Наш допотопный, из ничего сочиненный лагерными умельцами безродный автобус, на удивление всем переживший всех своих именитых фирменных коллег, продолжал ползать «по долинам и по взгорьям» обширного Тенькинского управления, хотя и терял на каждом подъеме свои последние лошадиные силы… Подталкиваемый нами, чихая и кашляя, он мужественно преодолевал крутые, занесенные снегом вершины сопок и наледи рек — Теньки, Дусканьи, Минькобы и других, в долинах которых располагались бесчисленные лагеря — адреса наших выступлений.
Во всей Теньке был один-единственный пункт, куда наш ветеран бежал, забыв свои старческие болезни, весело, не нуждаясь в подталкивании на перевале, это — горно-обогатительная фабрика «Вакханка», единственный женский лагерь на Теньке! Эпицентр всех наших желаний!
«Вакханка» — место, где мужчины и женщины, увядшие и поглупевшие друг без друга за годы вынужденного воздержания, с удовольствием возвращались к радости бытия, лихорадочно, презрев все условности, вспоминали забытый ими ритуал продолжения рода человеческого.
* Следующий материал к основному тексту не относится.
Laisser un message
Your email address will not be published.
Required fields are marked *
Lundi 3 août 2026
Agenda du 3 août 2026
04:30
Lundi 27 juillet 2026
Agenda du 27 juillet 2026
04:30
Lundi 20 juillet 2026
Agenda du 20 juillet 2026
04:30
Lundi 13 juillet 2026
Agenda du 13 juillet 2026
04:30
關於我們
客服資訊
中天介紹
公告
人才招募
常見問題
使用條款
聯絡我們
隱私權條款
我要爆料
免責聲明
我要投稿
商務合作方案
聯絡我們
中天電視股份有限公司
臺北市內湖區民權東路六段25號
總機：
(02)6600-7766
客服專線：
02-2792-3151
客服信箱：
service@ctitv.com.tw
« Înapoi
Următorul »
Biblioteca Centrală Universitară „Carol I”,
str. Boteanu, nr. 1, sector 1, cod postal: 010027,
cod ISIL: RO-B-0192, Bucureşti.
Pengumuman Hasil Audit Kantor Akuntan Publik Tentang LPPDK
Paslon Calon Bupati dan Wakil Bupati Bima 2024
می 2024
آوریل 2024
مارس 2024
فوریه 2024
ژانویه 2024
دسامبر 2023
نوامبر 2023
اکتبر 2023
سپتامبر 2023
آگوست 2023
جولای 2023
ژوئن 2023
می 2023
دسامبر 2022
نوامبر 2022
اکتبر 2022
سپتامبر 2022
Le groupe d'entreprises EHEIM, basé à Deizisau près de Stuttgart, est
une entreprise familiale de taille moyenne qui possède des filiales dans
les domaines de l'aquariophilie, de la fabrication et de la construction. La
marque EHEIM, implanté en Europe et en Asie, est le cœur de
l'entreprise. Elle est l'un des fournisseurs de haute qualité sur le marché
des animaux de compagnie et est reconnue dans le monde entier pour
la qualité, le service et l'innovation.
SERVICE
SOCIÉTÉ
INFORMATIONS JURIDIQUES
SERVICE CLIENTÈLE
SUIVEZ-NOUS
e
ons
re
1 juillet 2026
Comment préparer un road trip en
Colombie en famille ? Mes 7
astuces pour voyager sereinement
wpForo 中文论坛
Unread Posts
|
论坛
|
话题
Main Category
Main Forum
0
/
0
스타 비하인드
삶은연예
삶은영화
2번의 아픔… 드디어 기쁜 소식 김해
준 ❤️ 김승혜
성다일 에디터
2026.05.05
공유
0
С сотворения мира живая природа ежегодно празднует время любви, время брачных игр.
С нашим приездом наступала пора брачных игр и на «Вакханке». И никакие угрозы начальства, никакие охранные меры оказывались в эти дни не в силах оторвать мужчину от женщины… Помешать торжествующей вакханалии любви!
В культбригаде я прижился довольно быстро. Играл в концертах, в скетчах, читал стихи Константина Симонова и других поэтов и даже танцевал «Яблочко» в номере ритмичного танца. Разве что не пел, и то по причине полного отсутствия таланта в этой области.
Конферировал Гриша Маевский как самый представительный из нас и самый импозантный.
Гвоздь программы — оркестр! Половина музыкантов в нем — профессионалы с консерваторским образованием.
Оформлял наши программы Эрик Эдуардович Валентинов, прекрасный художник, скромный человек. До самой своей смерти он работал в Театре русской драмы в Киеве. В 1975 году мы в последний раз свиделись с ним в Москве.
Польза от нас, от нашей культурной и патриотической деятельности, была несомненная. Каждый наш приезд хоть на короткое время, но скрашивал безрадостную лагерную жизнь, отвлекал от горькой, серой повседневности, вселял в людей надежду на близкую победу в войне, а вместе с победой и надежду на счастливые перемены в собственных судьбах. Поэтому везде, куда бы мы ни приезжали, нам были рады, нас принимали как добрых вестников надежды. Мы помогали людям не падать духом, помогали терпеть!